Davin’s viewpoint on Managing Neurogenic Rosacea
Research the meaning of ‘research’ before labelling yourself as having neurogenic rosacea. Read the pharmacology papers, the differential diagnosis and clinical aspects of managing skin, psychology & nerves before opening with the line ‘….according to my own research.’ It takes many hours of reading & cross referencing, before putting a sentence down.
Don’t get me wrong, this page is not designed to get you to see me, nor is it a way to sell you a treatment, it simply exists to cut through the crap & provide you with a solution in as little appointments as possible. On the contrary, try everything else before going down the procedural route as –
- Botox does not ALWAYS work 2. Botox can only be used in some areas. Place it too concentrated or in the wrong areas & you will look like a stroke sufferer for 3-6 months, even longer if Relfydess is used, instead of Botox. 3. Lasers, even vascular lasers with cooling systems work best if there is redness & inflammation. Besides, there is a small chance that lasers can worsen pain for variable periods of time.

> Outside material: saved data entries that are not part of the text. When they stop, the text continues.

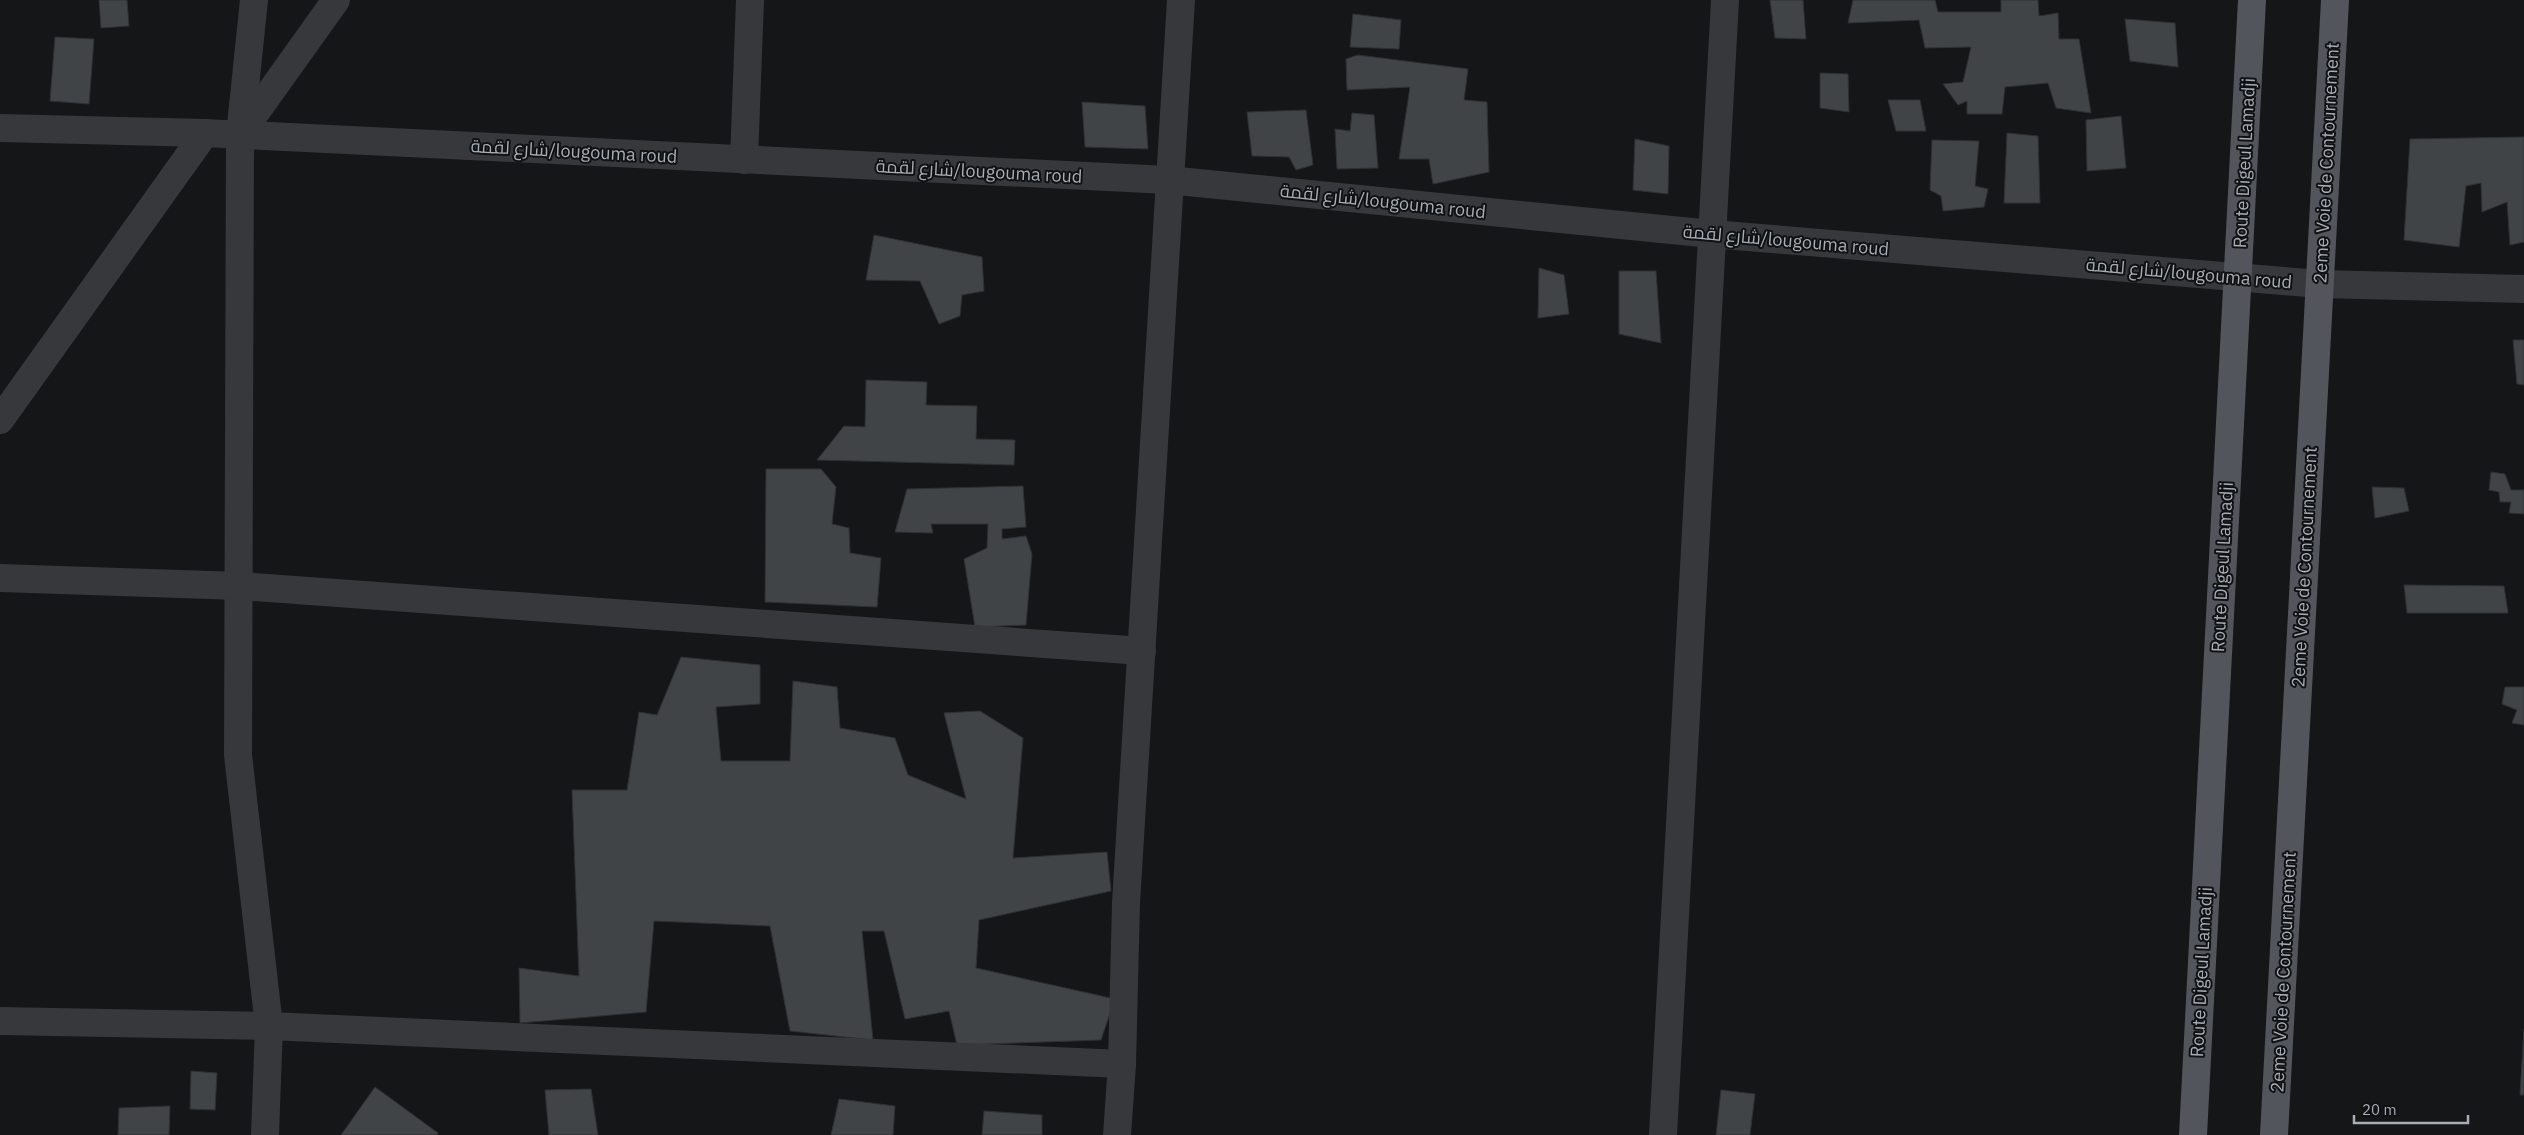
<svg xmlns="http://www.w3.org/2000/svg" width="2524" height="1135" viewBox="0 0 2524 1135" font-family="'IBM Plex Sans',Cairo,sans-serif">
	<rect width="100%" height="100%" fill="#151617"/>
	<g fill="#414447" stroke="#2f3033">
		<path d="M 99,0 L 127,0 L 129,26 L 101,28 Z"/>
		<path d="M 1770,0 L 1803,0 L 1806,39 L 1775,38 Z"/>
		<path d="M 1853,0 L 1935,0 L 1938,12 L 2001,12 L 2001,0 L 2038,0 L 2039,16 L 2058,13 L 2059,39 L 2079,39 L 2091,113 L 2056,108 L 2048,83 L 2005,87 L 2002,114 L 1967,114 L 1967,101 L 1958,105 L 1943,84 L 1963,82 L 1971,47 L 1925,48 L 1919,20 L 1848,23 Z"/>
		<path d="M 1353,14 L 1401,20 L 1399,49 L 1350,47 Z"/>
		<path d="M 2125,19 L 2175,23 L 2178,67 L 2130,61 Z"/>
		<path d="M 55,37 L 94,39 L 89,104 L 50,101 Z"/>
		<path d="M 1358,55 L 1468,69 L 1464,100 L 1487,102 L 1489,172 L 1433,184 L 1429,159 L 1399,159 L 1410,87 L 1347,90 L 1346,59 Z"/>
		<path d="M 1820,73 L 1848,74 L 1849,112 L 1820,108 Z"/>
		<path d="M 1888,100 L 1920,100 L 1926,131 L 1896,131 Z"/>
		<path d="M 1082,102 L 1145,106 L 1148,149 L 1085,147 Z"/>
		<path d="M 1306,110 L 1313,165 L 1296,170 L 1289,157 L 1252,156 L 1247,112 Z"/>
		<path d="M 1352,113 L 1374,115 L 1378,168 L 1337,169 L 1335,129 L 1350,131 Z"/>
		<path d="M 2121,116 L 2126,168 L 2087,171 L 2086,120 Z"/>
		<path d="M 2007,133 L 2038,136 L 2040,203 L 2004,203 Z"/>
		<path d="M 2524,137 L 2524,242 L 2510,245 L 2507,202 L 2482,212 L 2481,183 L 2466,186 L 2459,247 L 2404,240 L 2410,139 Z"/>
		<path d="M 1635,139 L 1669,146 L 1668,194 L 1633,190 Z"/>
		<path d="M 1932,140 L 1979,141 L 1975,186 L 1988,189 L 1984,207 L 1943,211 L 1941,196 L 1930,190 Z"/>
		<path d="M 874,235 L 982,257 L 984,291 L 962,295 L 960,316 L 939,324 L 920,281 L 866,280 Z"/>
		<path d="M 1539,268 L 1564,275 L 1569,314 L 1538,318 Z"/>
		<path d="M 1619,271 L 1656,271 L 1661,343 L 1619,334 Z"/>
		<path d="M 2513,340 L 2524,340 L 2524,385 L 2517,384 Z"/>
		<path d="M 866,380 L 927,382 L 926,405 L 977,406 L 976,439 L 1015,440 L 1014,465 L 817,460 L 844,426 L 865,427 Z"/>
		<path d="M 766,469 L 821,469 L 836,487 L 832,524 L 849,528 L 850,553 L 881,558 L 877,607 L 765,602 Z"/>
		<path d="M 2491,472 L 2505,474 L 2511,490 L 2524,490 L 2524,514 L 2509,513 L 2511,502 L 2500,502 L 2499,492 L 2489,490 Z"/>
		<path d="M 1023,486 L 1026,527 L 1002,529 L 1002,539 L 1026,536 L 1032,554 L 1026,625 L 975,627 L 964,559 L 987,548 L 988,524 L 931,524 L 933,533 L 895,532 L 907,489 Z"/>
		<path d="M 2372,487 L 2404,488 L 2409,511 L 2375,518 Z"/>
		<path d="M 2404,585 L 2504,586 L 2508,613 L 2407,613 Z"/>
		<path d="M 681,657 L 760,665 L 760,704 L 716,707 L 721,761 L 790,761 L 793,681 L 837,687 L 840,728 L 895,738 L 908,775 L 966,799 L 944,713 L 980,711 L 1023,738 L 1013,858 L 1107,852 L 1111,891 L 979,920 L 976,968 L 1115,999 L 1101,1040 L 957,1045 L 949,1011 L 905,1019 L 884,931 L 862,931 L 873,1040 L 790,1031 L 770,926 L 654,921 L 646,1012 L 520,1023 L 519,968 L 579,976 L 572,790 L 627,790 L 639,712 L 657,715 Z"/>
		<path d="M 2505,687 L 2524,687 L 2524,725 L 2512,723 L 2517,710 L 2502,704 Z"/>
		<path d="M 2524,1029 L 2524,1095 L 2520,1095 Z"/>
		<path d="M 191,1071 L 217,1073 L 215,1110 L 190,1109 Z"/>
		<path d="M 375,1087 L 438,1133 L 437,1135 L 341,1135 Z"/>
		<path d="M 591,1089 L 598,1135 L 549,1135 L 545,1090 Z"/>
		<path d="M 1721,1090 L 1755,1094 L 1750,1135 L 1716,1135 Z"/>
		<path d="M 839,1099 L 895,1106 L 893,1135 L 831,1135 Z"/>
		<path d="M 170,1106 L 169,1135 L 118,1135 L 119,1108 Z"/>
		<path d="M 984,1111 L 1042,1115 L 1042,1135 L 982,1135 Z"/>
	</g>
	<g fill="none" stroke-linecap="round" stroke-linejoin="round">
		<g stroke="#36383c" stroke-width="28">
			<path d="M 254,0 L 240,135 L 238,755 L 269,1026 L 265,1135"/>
			<path d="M 0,128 L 205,133 L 1168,180 L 1712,234 L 2320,284 L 2524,289"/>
			<path d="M 241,133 L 336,0"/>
			<path d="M 744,160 L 750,0"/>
			<path d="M 0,420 L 205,133"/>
			<path d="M 0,578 L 240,586 L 1142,651"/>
			<path d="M 0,1021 L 269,1026 L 1122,1064"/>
			<path d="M 1117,1135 L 1122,1064 L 1126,903 L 1181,0"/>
			<path d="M 1663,1135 L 1725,0"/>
		</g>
		<g stroke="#52555b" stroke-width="28">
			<path d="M 2193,1135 L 2252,0"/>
			<path d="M 2274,1135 L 2335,0"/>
		</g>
	</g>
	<g text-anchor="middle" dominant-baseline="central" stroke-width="4" stroke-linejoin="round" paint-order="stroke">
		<g font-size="18" fill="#a7aeb7" stroke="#101112">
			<text transform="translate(574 151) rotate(3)">شارع لقمة/lougouma roud</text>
			<text transform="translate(2244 163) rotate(-87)">Route Digeul Lamadji</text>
			<text transform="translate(2326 163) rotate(-87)">2eme Voie de Contournement</text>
			<text transform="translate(979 171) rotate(3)">شارع لقمة/lougouma roud</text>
			<text transform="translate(1383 201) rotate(6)">شارع لقمة/lougouma roud</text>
			<text transform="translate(1786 240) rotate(5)">شارع لقمة/lougouma roud</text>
			<text transform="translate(2189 273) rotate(5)">شارع لقمة/lougouma roud</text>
			<text transform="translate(2222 567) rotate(-87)">Route Digeul Lamadji</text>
			<text transform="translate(2304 567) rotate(-87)">2eme Voie de Contournement</text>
			<text transform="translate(2201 972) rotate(-87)">Route Digeul Lamadji</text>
			<text transform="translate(2283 972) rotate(-87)">2eme Voie de Contournement</text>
		</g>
	</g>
	<path d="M2354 1115v8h114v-8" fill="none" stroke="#a7aeb7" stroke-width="2.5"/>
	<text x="2362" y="1115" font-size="15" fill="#a7aeb7" stroke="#101112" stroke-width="4" paint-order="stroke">20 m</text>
</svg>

Here is a summary as to how to navigate this debilitating, poorly understood & rare condition.
- See a medical dermatologist for a diagnosis. Don’t diagnose this yourself as you have no idea where you lie on the symptomatic scale. You may think symptoms are significant, when in reality they may be normal. The converse applies. A dermatologist can exclude other conditions such as inflammatory conditions such as lupus. Forget your ‘research’, leave it to them.

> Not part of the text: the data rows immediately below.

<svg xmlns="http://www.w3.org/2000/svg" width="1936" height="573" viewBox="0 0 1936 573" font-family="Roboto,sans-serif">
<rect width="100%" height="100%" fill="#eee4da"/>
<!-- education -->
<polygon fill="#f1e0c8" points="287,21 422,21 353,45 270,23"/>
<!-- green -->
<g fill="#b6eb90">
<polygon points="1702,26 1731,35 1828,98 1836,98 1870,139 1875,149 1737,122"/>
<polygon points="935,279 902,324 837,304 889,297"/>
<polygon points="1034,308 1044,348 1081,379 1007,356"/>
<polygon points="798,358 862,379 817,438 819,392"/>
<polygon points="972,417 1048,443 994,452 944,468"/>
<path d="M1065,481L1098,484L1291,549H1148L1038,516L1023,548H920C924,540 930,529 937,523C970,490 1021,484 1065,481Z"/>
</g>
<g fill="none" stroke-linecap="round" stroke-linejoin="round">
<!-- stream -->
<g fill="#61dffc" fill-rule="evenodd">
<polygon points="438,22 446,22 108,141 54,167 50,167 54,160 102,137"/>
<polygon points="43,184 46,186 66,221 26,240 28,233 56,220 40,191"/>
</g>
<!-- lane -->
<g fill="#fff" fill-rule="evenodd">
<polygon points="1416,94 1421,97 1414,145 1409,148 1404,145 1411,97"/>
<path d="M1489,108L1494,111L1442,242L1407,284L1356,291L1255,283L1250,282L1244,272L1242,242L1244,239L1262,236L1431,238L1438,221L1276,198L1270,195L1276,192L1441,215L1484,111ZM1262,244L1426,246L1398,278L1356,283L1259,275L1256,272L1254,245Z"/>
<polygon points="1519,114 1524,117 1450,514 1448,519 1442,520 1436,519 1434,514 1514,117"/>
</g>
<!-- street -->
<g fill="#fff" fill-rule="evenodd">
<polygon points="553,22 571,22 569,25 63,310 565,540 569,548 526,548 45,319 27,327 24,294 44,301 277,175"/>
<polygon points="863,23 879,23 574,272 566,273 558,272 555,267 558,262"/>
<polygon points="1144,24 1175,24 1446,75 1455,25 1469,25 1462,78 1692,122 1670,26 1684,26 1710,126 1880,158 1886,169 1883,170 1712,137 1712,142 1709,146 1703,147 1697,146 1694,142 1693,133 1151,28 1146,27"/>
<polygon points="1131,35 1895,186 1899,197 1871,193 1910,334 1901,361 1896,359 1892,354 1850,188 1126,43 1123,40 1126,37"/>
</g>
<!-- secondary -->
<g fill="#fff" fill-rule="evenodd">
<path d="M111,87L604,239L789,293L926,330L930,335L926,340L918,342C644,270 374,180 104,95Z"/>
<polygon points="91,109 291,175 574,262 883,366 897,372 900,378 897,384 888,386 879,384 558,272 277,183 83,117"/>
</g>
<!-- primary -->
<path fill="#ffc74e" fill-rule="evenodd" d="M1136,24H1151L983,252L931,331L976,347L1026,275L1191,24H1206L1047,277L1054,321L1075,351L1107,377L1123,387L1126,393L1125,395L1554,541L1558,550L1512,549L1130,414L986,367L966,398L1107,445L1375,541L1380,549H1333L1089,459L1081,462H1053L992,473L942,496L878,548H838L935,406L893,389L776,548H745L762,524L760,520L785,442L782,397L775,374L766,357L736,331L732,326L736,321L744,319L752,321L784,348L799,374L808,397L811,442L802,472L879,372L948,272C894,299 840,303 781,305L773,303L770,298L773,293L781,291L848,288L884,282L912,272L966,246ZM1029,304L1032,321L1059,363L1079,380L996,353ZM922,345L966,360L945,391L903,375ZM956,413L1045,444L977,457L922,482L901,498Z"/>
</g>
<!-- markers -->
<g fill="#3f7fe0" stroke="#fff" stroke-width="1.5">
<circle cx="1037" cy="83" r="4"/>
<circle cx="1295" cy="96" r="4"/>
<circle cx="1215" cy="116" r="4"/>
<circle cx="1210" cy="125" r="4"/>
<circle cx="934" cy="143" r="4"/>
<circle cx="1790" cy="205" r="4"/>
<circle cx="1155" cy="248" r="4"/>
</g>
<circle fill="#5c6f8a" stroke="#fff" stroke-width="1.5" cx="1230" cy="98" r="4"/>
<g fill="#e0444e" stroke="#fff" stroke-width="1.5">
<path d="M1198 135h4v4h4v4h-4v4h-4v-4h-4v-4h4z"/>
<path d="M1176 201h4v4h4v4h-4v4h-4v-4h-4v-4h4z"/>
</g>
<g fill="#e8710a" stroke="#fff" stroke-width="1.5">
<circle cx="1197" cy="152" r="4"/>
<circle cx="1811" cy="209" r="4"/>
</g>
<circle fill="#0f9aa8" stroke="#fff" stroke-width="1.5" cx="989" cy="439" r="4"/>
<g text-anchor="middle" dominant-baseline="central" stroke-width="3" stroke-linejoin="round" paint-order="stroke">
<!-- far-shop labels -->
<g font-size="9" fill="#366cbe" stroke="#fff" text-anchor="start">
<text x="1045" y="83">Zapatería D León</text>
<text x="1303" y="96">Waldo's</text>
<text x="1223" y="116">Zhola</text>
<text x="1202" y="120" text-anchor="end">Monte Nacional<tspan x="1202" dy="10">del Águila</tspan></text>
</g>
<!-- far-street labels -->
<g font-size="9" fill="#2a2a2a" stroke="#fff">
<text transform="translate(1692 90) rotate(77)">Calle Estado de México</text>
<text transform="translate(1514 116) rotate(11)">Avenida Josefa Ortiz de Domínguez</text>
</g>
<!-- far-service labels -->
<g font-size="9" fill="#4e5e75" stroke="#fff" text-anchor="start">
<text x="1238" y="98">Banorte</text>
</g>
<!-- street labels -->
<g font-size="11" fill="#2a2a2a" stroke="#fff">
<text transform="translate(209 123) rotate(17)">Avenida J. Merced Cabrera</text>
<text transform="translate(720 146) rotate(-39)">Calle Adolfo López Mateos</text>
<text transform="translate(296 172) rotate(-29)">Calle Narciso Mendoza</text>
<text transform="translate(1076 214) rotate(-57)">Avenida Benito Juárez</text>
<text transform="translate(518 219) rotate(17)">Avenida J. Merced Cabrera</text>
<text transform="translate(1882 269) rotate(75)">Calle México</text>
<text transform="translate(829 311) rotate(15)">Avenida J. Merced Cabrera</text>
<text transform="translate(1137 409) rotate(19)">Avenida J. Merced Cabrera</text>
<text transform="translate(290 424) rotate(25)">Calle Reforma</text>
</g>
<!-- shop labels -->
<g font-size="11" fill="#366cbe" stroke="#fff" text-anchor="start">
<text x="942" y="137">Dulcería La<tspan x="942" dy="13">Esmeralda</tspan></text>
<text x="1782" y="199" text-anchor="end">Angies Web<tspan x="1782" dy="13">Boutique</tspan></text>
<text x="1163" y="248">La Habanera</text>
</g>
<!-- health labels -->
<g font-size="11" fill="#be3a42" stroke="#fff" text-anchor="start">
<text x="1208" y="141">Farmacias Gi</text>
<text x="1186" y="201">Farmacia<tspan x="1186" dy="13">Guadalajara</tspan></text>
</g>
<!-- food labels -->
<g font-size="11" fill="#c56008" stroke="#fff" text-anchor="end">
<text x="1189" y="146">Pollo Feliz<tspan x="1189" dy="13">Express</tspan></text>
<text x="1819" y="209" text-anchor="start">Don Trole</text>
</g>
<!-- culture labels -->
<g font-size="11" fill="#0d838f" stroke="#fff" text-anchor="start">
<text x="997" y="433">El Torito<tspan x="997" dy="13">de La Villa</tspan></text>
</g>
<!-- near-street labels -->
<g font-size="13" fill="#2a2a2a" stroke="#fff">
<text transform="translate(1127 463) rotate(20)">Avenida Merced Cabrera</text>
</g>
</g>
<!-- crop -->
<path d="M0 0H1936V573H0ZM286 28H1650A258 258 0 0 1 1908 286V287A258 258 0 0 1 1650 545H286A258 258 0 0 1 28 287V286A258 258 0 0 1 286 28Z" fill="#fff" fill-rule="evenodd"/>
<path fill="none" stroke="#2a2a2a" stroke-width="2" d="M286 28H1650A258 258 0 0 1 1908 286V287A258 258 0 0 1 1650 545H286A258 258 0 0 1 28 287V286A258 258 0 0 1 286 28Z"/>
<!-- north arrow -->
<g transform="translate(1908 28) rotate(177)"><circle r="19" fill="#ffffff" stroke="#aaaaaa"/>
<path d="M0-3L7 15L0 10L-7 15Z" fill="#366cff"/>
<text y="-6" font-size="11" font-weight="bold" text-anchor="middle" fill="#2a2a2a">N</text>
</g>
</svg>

- Don’t underestimate the fluffy bits; ie. rosacea tips. Even if each tip gives you 1% symptom relief, a culmination of 20-30 tips may give you enough symptom relief to not go on medication or at least have a lower dose of meds.
- Follow advice, as dished out by your dermatologist. Most should be super clear on how to manage this rare condition (when I was doing medical dermatology I would see at least 6-8 cases annually, so in reality if one has been practicing for 20 years, it really is not that rare). Medications can make a difference in most cases. My go to is amitriptyline as, in my view, it works better than gabapentin or pregabapentin (Lyrica). In the past (remember I don’t prescribe now as I am procedural), I started patients at 5 to 10 mg nightly. It does cause drowsiness, so titrate your dosing time. Increase by 5 mg every 1-2 weeks. Most won’t need more than 25 mg, though your physician may push up to 50-75 mg in some cases.

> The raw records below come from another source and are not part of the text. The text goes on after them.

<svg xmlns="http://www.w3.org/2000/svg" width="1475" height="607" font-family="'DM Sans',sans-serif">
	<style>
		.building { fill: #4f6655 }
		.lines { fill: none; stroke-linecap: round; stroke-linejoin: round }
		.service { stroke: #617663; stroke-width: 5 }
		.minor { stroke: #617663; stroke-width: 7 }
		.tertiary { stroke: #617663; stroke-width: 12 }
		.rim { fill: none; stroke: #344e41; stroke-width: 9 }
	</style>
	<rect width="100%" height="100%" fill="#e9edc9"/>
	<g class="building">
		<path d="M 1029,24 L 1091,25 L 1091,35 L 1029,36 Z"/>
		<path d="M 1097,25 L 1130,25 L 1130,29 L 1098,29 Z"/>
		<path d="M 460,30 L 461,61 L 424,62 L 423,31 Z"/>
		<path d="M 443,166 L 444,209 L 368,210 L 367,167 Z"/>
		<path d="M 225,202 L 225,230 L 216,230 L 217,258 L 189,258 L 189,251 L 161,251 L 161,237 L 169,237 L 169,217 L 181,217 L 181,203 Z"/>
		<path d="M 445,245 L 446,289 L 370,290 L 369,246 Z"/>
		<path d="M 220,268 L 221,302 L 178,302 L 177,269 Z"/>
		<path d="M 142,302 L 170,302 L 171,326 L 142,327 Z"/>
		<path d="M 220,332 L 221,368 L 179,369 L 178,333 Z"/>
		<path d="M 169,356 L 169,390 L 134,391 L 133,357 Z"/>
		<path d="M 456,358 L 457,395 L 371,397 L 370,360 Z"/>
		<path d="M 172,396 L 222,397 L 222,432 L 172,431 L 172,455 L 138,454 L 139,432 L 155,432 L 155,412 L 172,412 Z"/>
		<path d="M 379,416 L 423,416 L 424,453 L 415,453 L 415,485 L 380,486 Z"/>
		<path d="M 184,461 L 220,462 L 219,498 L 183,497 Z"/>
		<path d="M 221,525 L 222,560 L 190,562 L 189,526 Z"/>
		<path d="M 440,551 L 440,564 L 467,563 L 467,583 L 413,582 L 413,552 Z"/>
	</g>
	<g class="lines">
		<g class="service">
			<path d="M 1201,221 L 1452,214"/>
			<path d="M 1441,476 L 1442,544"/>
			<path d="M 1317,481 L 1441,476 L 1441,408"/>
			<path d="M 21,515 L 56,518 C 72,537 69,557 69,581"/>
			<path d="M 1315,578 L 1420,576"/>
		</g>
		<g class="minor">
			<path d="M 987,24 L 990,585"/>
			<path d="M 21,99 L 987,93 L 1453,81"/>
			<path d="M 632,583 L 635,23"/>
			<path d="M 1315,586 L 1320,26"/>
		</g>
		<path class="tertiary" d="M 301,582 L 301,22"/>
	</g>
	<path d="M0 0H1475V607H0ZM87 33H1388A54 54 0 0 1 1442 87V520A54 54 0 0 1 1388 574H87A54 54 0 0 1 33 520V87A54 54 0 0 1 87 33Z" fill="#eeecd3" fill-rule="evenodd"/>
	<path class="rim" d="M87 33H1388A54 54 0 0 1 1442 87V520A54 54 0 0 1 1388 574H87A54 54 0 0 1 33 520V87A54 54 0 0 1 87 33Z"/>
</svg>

Failing that duloxetine (a newer form of Prozac) can work. My advice is to titrate both Endep & duloxetine. The latter can also help with flushes associated with menopause.
- Talk to someone. Unlikely it’s going to be a dermatologist as most have 5-7 minute appointment slots, acknowledging that some dermatologists like practicing psycho-dermatology. Seek help from a psychologist with a special interest in pain management early. They will teach you how to deal with pain & provide you with CBT techniques, improving your psyche & quality of life. Don’t rely solely on a physician.
- Escalate to high level pain management with an anesthetist or pain specialist. These smart folk can add medications that are outside the box. Your GP or dermatologist will refer you accordingly.
- Meditate, do yoga, enjoy life & stop feeling sorry for yourself. It makes a huge difference when it comes to managing neurologic disorders as well as complex pain management syndromes, OCD, and chronic fatigue syndrome.
- I’m the last person to see for neurogenic rosacea, as my practice window for this condition is procedural, namely trial of Botox. I do perform lasers if there is redness (objective not subjective). Without a good target to hit, the chances of laser working is slim.
Disclaimer: My role in the management of rosacea is a very narrow one, namely my job is procedural. I treat end stage rosacea including phyma patients. I also employ lasers to reduce inflammation & redness. Lasers are not monotherapy. Ideally you should be under the guidance of a medical dermatologist as treatments with topicals & orals are frequently needed. This especially applies to the management of neurogenic rosacea, at least for the first & second line treatments.